Lenalee la lorgne d'un œil moqueur, la figure illuminée par l'éclat de la pipe, le sarcasme pointant de ses lèvres aiguës.

« Prétendre que tu sois encore capable de quoi que ce soit t'est-il donc si jouissif ? En es-tu donc réduite à t'aveugler d'illusions qui plaisent ton égo ? Le temps que je t'assomme, Road, tes mains n'auraient pas atteint ta ceinture. »

« TAIS-TOI ! »

Le feulement a surgi de la gorge à vif de Road, à vif de trop de sentiments d'émotions différentes. Elle ne veut qu'une chose, le silence et la paix. Pourtant, il n'y a rien là que Lena soit prête à lui accorder.

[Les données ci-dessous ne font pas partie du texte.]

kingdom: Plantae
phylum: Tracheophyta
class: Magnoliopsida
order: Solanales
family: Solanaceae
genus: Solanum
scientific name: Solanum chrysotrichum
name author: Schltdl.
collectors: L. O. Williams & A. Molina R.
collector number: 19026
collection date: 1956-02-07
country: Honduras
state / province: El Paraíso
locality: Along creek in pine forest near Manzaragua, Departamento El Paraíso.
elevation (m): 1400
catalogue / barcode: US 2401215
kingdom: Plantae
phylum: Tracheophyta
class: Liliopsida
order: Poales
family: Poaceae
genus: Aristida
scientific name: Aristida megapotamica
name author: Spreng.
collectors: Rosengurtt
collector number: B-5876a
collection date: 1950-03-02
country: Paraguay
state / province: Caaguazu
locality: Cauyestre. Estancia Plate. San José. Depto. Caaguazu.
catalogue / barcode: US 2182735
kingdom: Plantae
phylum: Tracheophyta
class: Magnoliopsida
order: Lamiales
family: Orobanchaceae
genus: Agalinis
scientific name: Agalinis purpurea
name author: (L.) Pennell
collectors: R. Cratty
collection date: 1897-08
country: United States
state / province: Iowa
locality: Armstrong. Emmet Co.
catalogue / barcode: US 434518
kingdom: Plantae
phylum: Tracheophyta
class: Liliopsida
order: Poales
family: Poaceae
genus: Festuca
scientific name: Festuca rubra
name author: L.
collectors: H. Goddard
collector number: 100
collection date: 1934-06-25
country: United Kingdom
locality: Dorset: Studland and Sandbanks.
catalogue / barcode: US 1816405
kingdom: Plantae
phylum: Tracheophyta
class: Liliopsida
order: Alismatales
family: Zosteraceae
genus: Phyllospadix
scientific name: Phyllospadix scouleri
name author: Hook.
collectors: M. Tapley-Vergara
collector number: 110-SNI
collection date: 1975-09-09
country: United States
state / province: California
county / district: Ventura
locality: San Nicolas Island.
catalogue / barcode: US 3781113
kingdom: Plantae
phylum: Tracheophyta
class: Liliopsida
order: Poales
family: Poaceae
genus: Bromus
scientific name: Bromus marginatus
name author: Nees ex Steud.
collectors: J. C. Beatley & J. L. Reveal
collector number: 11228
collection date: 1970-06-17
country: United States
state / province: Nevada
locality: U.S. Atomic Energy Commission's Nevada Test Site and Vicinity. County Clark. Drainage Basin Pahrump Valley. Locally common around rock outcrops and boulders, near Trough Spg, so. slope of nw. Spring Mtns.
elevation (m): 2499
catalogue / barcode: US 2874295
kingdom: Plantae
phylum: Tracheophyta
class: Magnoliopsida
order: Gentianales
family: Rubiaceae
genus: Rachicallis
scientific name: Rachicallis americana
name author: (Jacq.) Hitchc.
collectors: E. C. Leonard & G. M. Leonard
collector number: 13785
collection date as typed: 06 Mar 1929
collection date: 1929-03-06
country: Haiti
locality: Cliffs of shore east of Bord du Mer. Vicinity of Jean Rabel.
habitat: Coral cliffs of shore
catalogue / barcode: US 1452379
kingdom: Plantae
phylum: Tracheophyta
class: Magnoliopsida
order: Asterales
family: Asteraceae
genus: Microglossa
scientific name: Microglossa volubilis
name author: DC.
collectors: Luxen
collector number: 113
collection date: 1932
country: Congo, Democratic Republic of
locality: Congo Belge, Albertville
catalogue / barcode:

« Oh, mais ça te plairait trop, que je taise mes mots, pas vrai ? Tu aimerais que ma voix s'éteigne, que mes paroles cassent, s'évanouissent, cessent de te rappeler ô combien tu es pathétique ! Si tu souhaites mon silence, Road fragile et dont la vie tient au bout de ta pipe à opium, pourquoi ne pas me faire taire toi-même ? »

Les mains recourbées en forme de griffes, Road lance un regard fulminant à son Autre, son miroir moqueur qui ne cesse de lui renvoyer un rictus d'agonie. Elle a envie de le détruire, mais ne peut pas… n'en a pas les moyens, car les paroles de Lena ne sont que trop vraie : elle est faible, mortelle et cupide, victime et prisonnière de la fumée de l'opium et de ses démons. Elle a envie d'arracher la trop jolie bouche de Lena, celle qui s'embrasse si facilement et qui la moque si cruellement. Gauche, elle se penche vers sa belle, qui de son côté la contempla d'une œillade amusée, jusqu'à ce qu'elle ne lui vole ses sons, lèvres plaquées contre lèvres. Le silence, enfin plus de cette cloche absurde qui sonne au son de ses innombrables défauts, mais les lèvres pleines et douces de sa Lena étoile qui rayonne même dans les ténèbres. C'est peut-être là le contact même que recherchait Lena, davantage qu'une confrontation sans queue ni tête ; il est de fait certain que si Road se plaît dans le silence entrecoupés chair, si la peau de sa belle est une jouissance plus puissance encore que l'opium-chéri... Lenalee aime la sauver de son corps, occuper ses sens des siens.

De nouveau, Road répète sa prière de silence à haute voix, plus avec ce timbre brisé de femme-enfant, mais avec celui d'une amante qui requiert le silence pour admirer l'œuvre qu'est son Autre, les mains prises d'une fièvre ardente qui ne brûle pas mais renforce. Mais Lena ne lui laissera pas la partie si facile.

« Tu ne veux pas m'entendre, je le sais bien, murmure-t-elle contre ses lèvres entre deux baisers. Il le faut quand même, Road… Je ne veux d'une toi apathique et perdue. Où que tu te sois égarée, tu te dois de me revenir. »

« Égarée ? Alors que je suis la Voie ? Un peu contradictoire, Lena, » plaisante-t-elle, le sourire redevenu calme. Et déjà les paroles de la chinoise lève le voile qui s'était installé dans son cerveau, celui qui l'empêchait d'exprimer une pensée cohérente, et même si Road voudrait protester, récupérer son opium chéri et garder les baisers de sa dame papillon, obtenir le silence de son esprit toujours en ébullition, elle abdique et accepte de rester sur le plan des humains.

Lenalee sourit avec douceur, radoucie mais déterminée à rester sur ses acquis.

« Ma Road l'est. » dit-elle simplement.


Au matin on part, sans rien, sans vêtements de rechange ni pipe de bois, sans plante à manger ou à fumer. Lena entraîne Road qui mène le chemin, Lena tire en avant et Road dirige le pas. Sans destination, sans réel but un voyage-fumée à l'image des rêveries-opium, des paysages réels toutefois, même si la raison qui les justifie est une inconnue de plus. Les deux amantes cherchent une route qui n'existent pas, tout en suivant un chemin-illusion que chaque pied posé construit et dénie. Une voie intense mais inconsistante, perdue sans l'être, faite de paradoxes et de baisers carnivores. Se perdre dans les méandres du rien pour reconstituer un tout d'idéal sans réalité.

Mais Je suis la Voie, comment pourrais-je m'égarer ? et Contradictoire, ma Road l'est, ma Road l'est.